«Che cosa ricordano, gli altri, di noi?» Paolo Di Paolo, nel suo Romanzo senza umani, prova a rispondere a questa domanda raccontando il cammino di Mauro Barbi lungo il lago di Costanza, al confine tra Germania, Svizzera e Austria. Barbi è uno storico di professione, abituato a ricostruire i fatti del passato. Lo stesso tenta di fare con il suo vissuto, con le persone che ha incontrato e amato, chiedendosi se ci sia o meno una memoria condivisa dei momenti passati insieme, se i suoi ricordi coincidono con quelli degli altri. «Dov’è oggi Anna? E Desireè? Il vecchio Cardolini? Arno?»: sono solo alcuni nomi di chi Mauro si è lasciato alle spalle da tempo. Dopo quindici anni, risponde a e-mail lasciate in casella di posta con domande che gli appaiono fuori luogo. Pensa che il lago, a cui ha dedicato anni di studio, possa aiutarlo a ripercorrere e a uscire dagli “incidenti emotivi” che ha provocato.
La narrazione alterna il racconto delle sponde lacustri, congelate a causa dell’ondata di gelo che colpì l’Europa tra il 1572 e il 1573, ai pensieri di Barbi, che riaffiorano durante le tappe del suo viaggio. Uomo e lago, presente e passato, parallelismi che accompagnano tutto il libro. Il freddo uccise animali, rese i lupi in cerca di cibo più aggressivi, fece deprimere gli uomini che non videro fiorire le vigne e fermentare i mosti. Da ottobre ad aprile il sole fu pallido. Lo stesso è accaduto a Mauro e alla vita di tutti gli umani, che passano delle “piccole ere glaciali private”. Come se ne esce? Come si è tornati alla vita dopo il grande freddo?
Man mano che i capitoli scorrono è possibile ricostruire la personalità del protagonista, vivere i suoi pensieri e impersonificarsi nel loro procedere. La scrittura fluente, folta di dialoghi, permette di seguire in modo agile il flusso di coscienza di Mauro. Era un bambino introverso, a una sua festa di compleanno corse via in camera e provò profondo imbarazzo quando gli invitati si avvicinarono per incoraggiarlo a uscire. Da ragazzo si descrive come il compagno che gli amici aspettavano ma che poi non si presentava mai agli appuntamenti. Davanti a un aperitivo in compagnia, dopo mezz’ora risultava già assente, assorto nei suoi pensieri. La stessa cosa gli rinfacciò Anna, la sua storia d’amore, finita perché lui si era “freddato”, distaccato facendola a sua volta allontanare.
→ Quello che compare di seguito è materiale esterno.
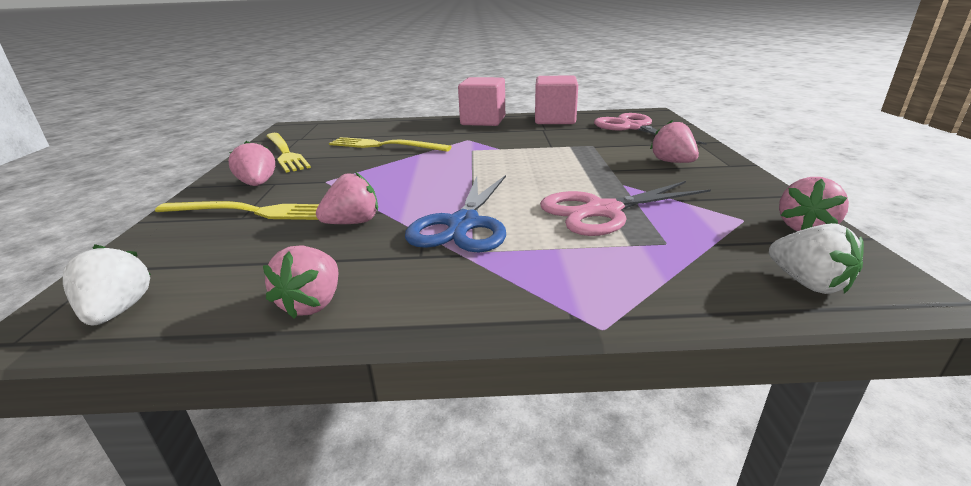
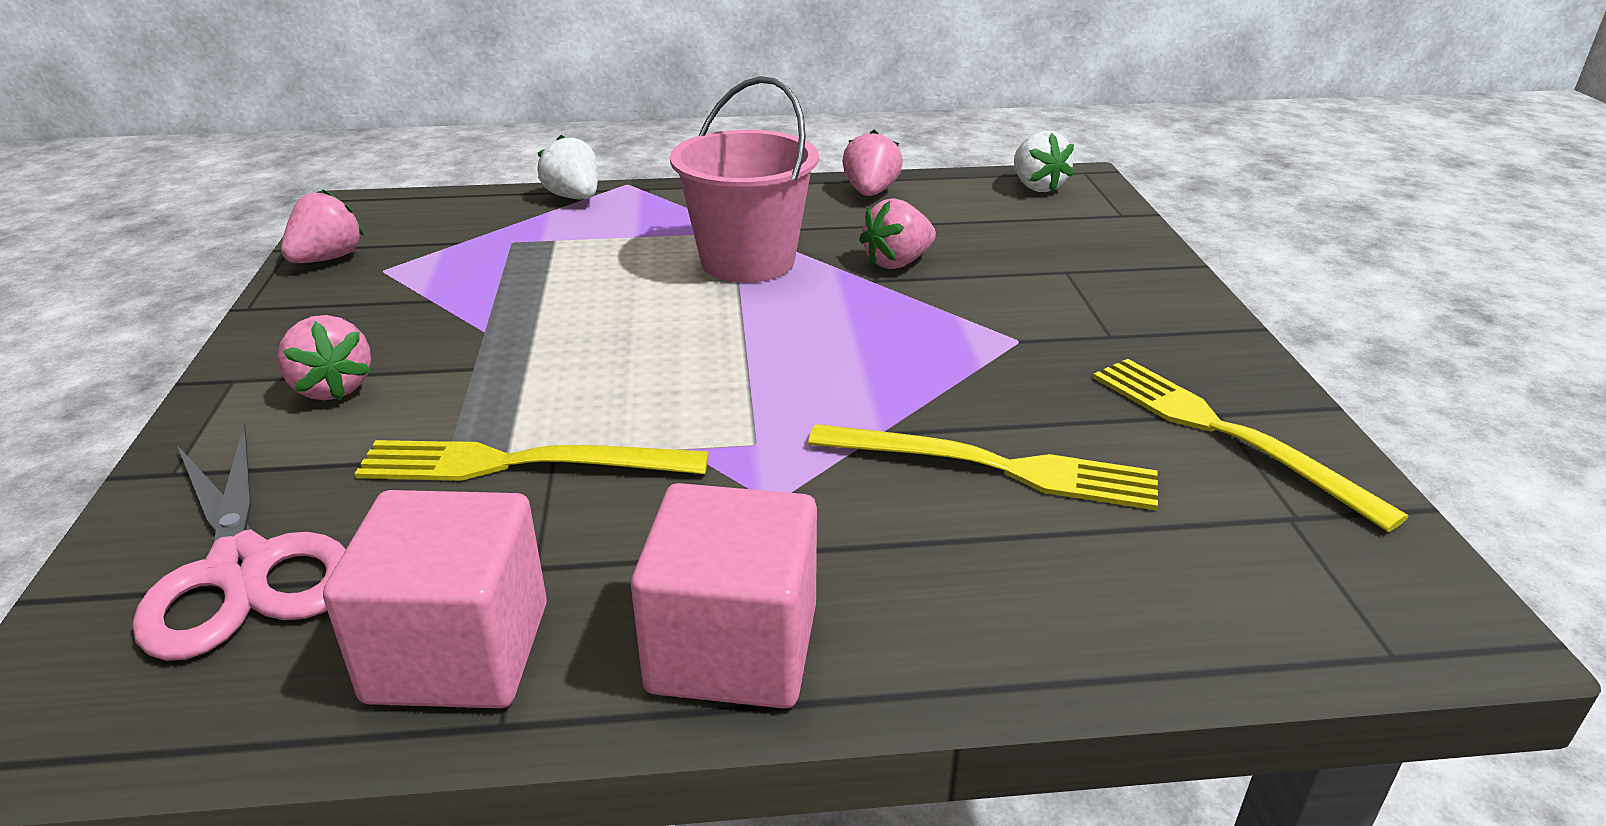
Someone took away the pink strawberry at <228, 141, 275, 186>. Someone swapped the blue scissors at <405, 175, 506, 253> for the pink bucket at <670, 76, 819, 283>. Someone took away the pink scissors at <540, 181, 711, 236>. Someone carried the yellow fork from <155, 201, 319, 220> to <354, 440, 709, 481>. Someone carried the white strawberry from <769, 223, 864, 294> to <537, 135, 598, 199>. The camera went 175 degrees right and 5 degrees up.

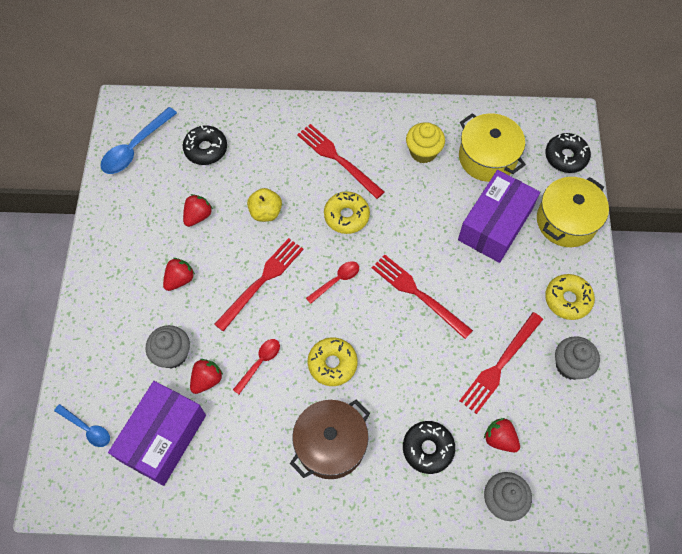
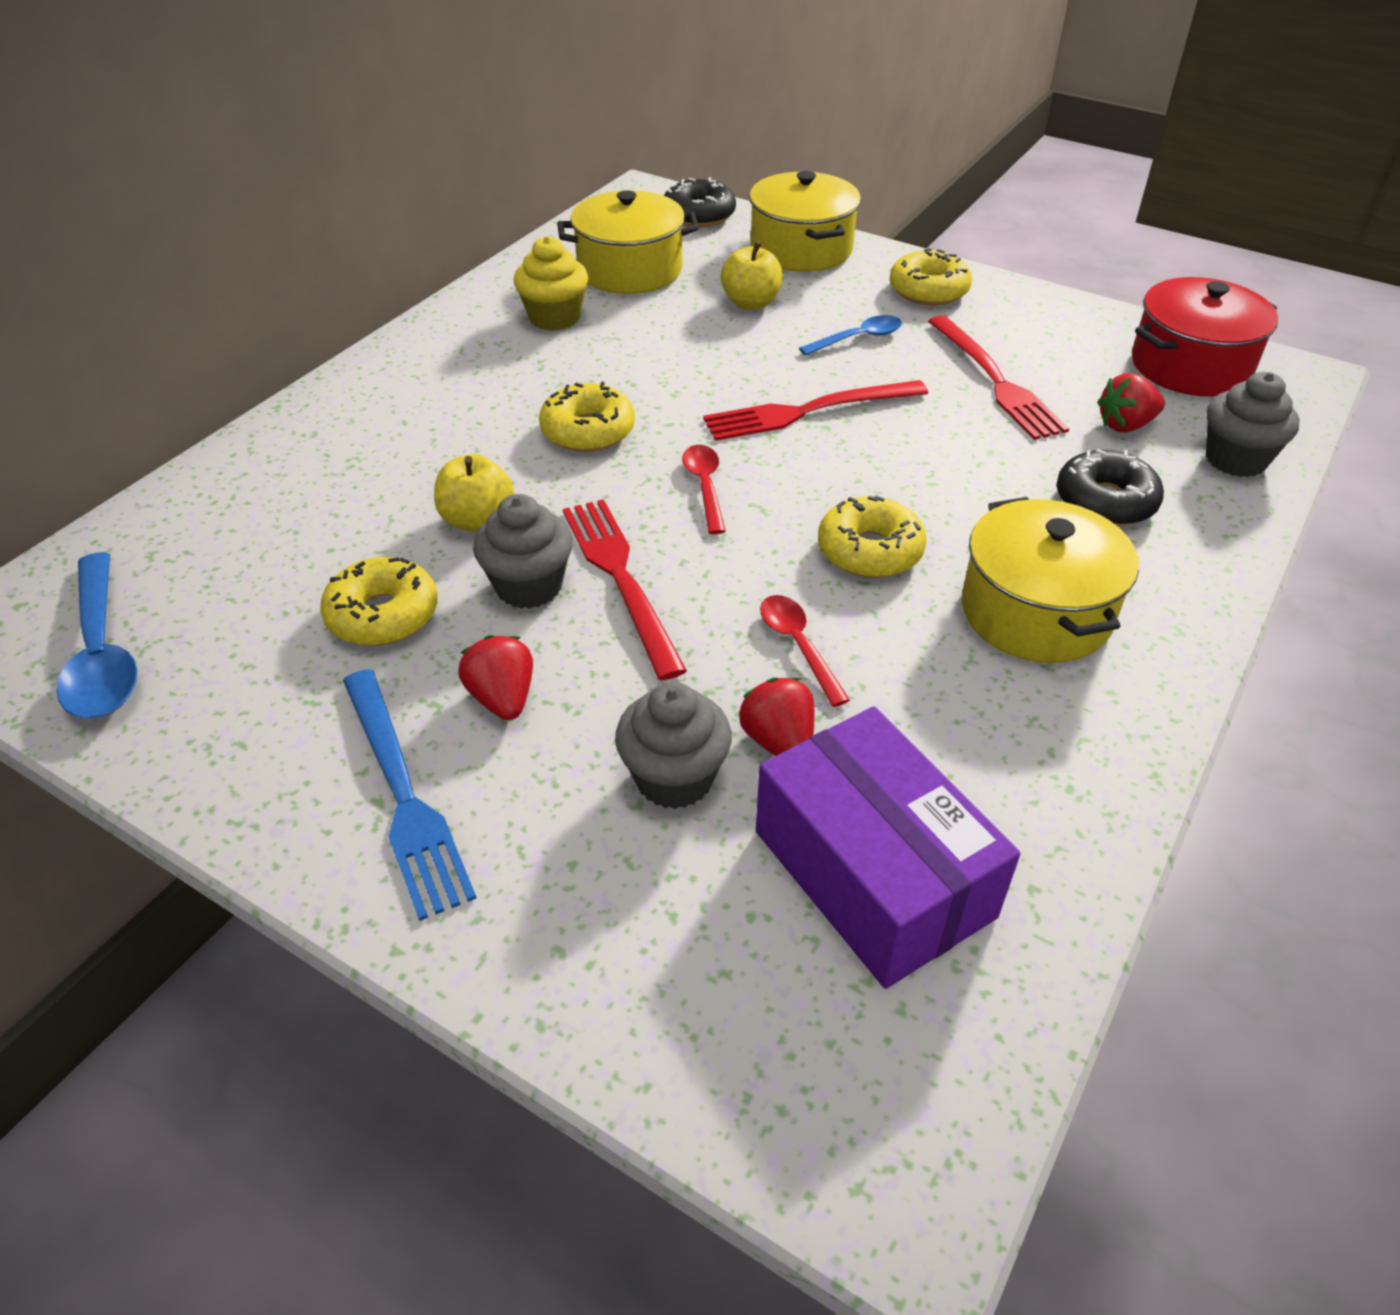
Someone took away the red fork at <297, 124, 384, 199>. Someone took away the black donut at <183, 125, 227, 165>. Someone swapped the purple box at <458, 170, 540, 263> for the yellow apple at <721, 241, 783, 310>. Someone swapped the red strawberry at <183, 194, 213, 227> for the yellow donut at <320, 557, 438, 646>. Someone carried the grey cupcake from <555, 336, 600, 380> to <473, 494, 573, 609>. Someone repainted the brown pot at <290, 400, 370, 479>, which became the yellow pot at <962, 497, 1139, 663>. Someone carried the blue spoon from <54, 404, 110, 447> to <799, 315, 902, 356>. Someone put down the red pot at <1132, 277, 1278, 396>. Someone put down the blue fork at <343, 669, 477, 921>. The camera went 60 degrees left and 20 degrees down.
Quattro secoli fa, il lago fu per molto tempo coperto da una spessa lastra di ghiaccio, contornato da cumuli di neve bianca. Oggi è meta di villeggiatura, i battelli trasportano i visitatori da una parte all’altra e il clima è mite. Stessa cosa la vita di Mauro Barbi, congelata per molto tempo, lo ha reso solo. Tenta così il disgelo, partendo da Monaco, passando per Bregenz, Rorschach, e arrivando a Zurigo, lungo Casinostrasse. È questo il titolo dell’ottavo capitolo, l’ultima di tutte le mete, rappresentative dei disastri climatici dell’esistenza umana: gli anni senza estate, i desideri furiosi come acquazzoni tropicali, le secche della speranza, il gelo che intorpidisce e nasconde. E poi la fine dell’inverno, della glaciazione, che riporta alla luce.
Non si comprende se Mauro Barbi si sia scongelato completamente, ma il finale regala una sorpresa, una riflessione sul suo tentativo di “tornare al caldo”, di non essere più isolato. Una cosa è sicura: il Romanzo senza umani di umanità è pieno. Tra le righe si ritrova tanta quotidianità, il tormento emotivo, i bivi delle scelte da prendere e il tempo che scorre allo stesso modo per tutti, ma che viene vissuto in modo personale da ognuno, con il proprio “sentiero di ricordi” che, a volte, si incrocia con quello degli altri.